Available data:
+--
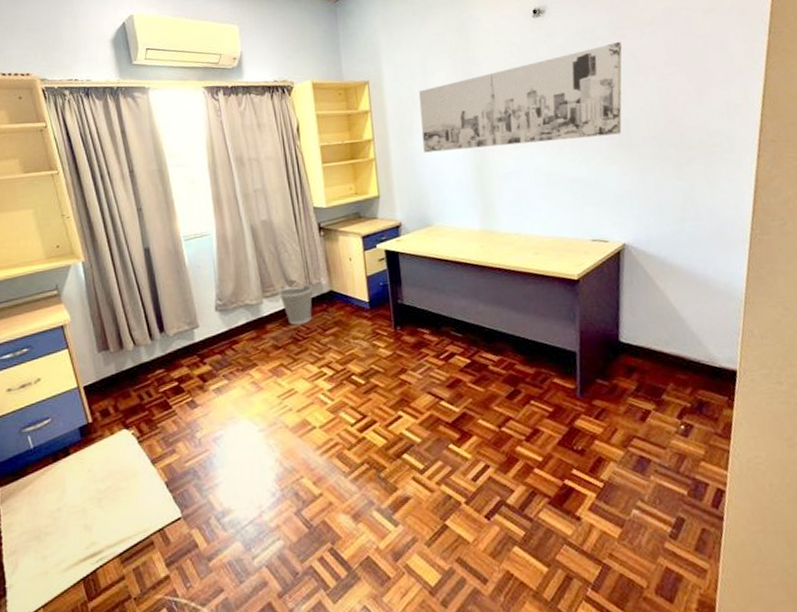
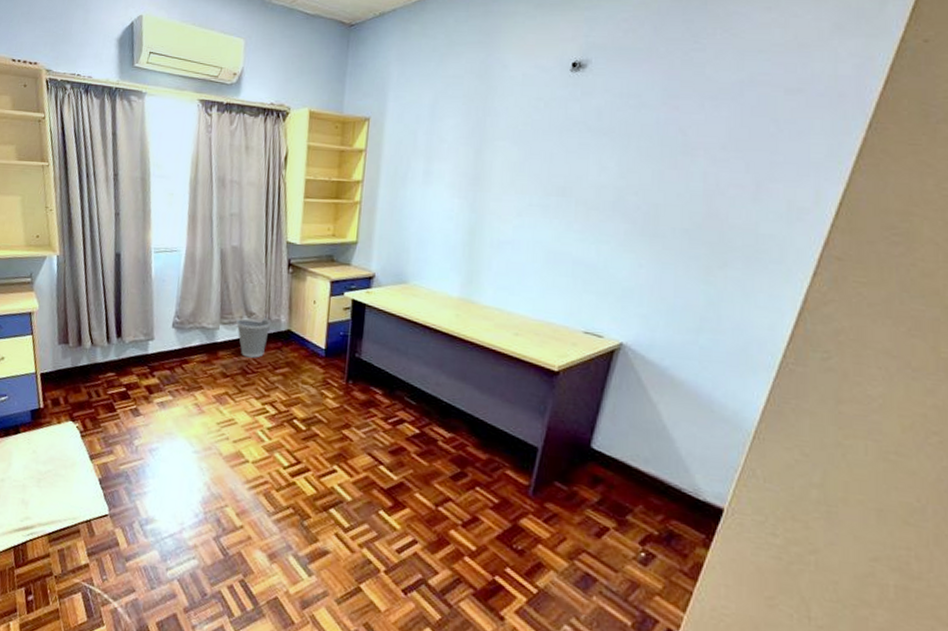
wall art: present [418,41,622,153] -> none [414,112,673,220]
+--
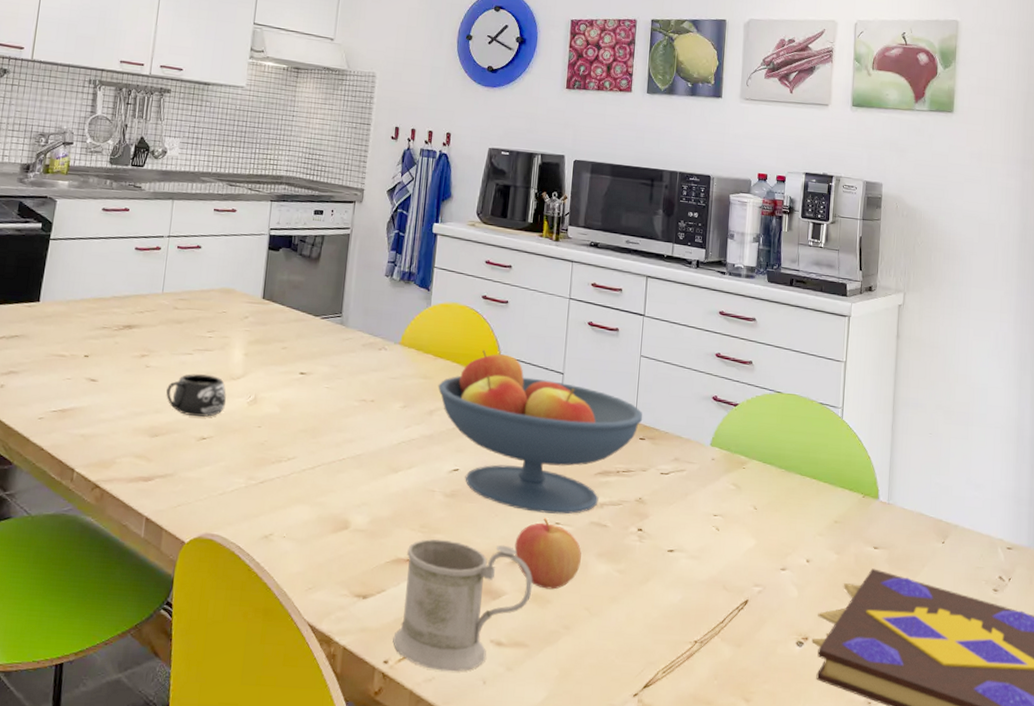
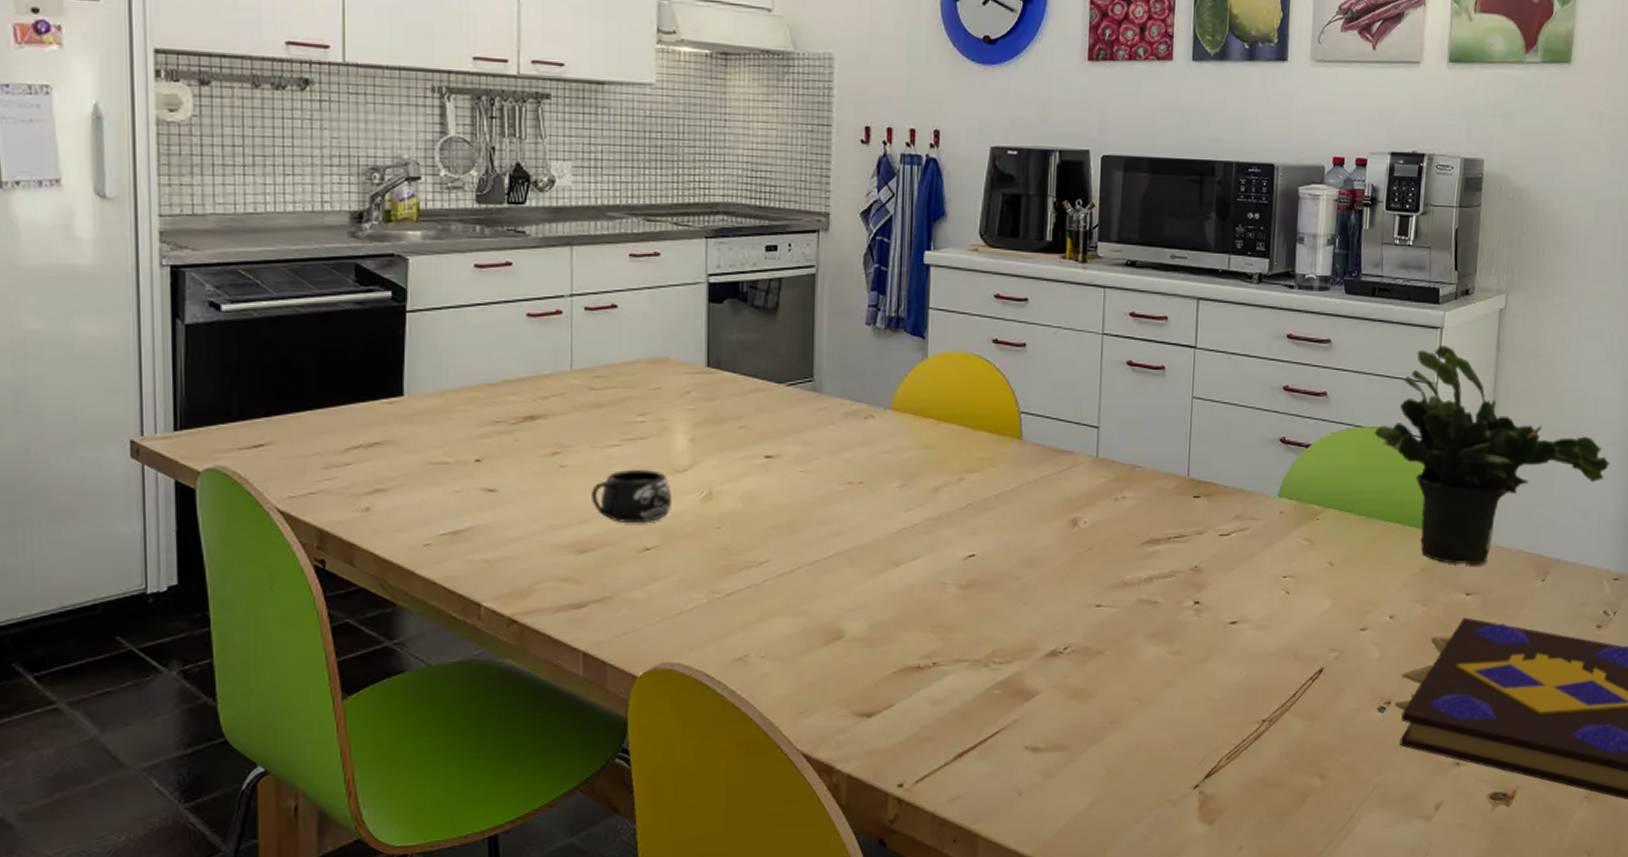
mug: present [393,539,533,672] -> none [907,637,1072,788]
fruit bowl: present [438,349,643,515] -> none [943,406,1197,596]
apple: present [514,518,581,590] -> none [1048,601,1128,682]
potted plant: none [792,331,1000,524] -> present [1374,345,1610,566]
+--
Problem requirements: From the records above, transcribe exactly the run of lines that opens with the line holding "apple: present [514,518,581,590]" and closes with the line holding "potted plant: none", both included.

Result for this task:
apple: present [514,518,581,590] -> none [1048,601,1128,682]
potted plant: none [792,331,1000,524] -> present [1374,345,1610,566]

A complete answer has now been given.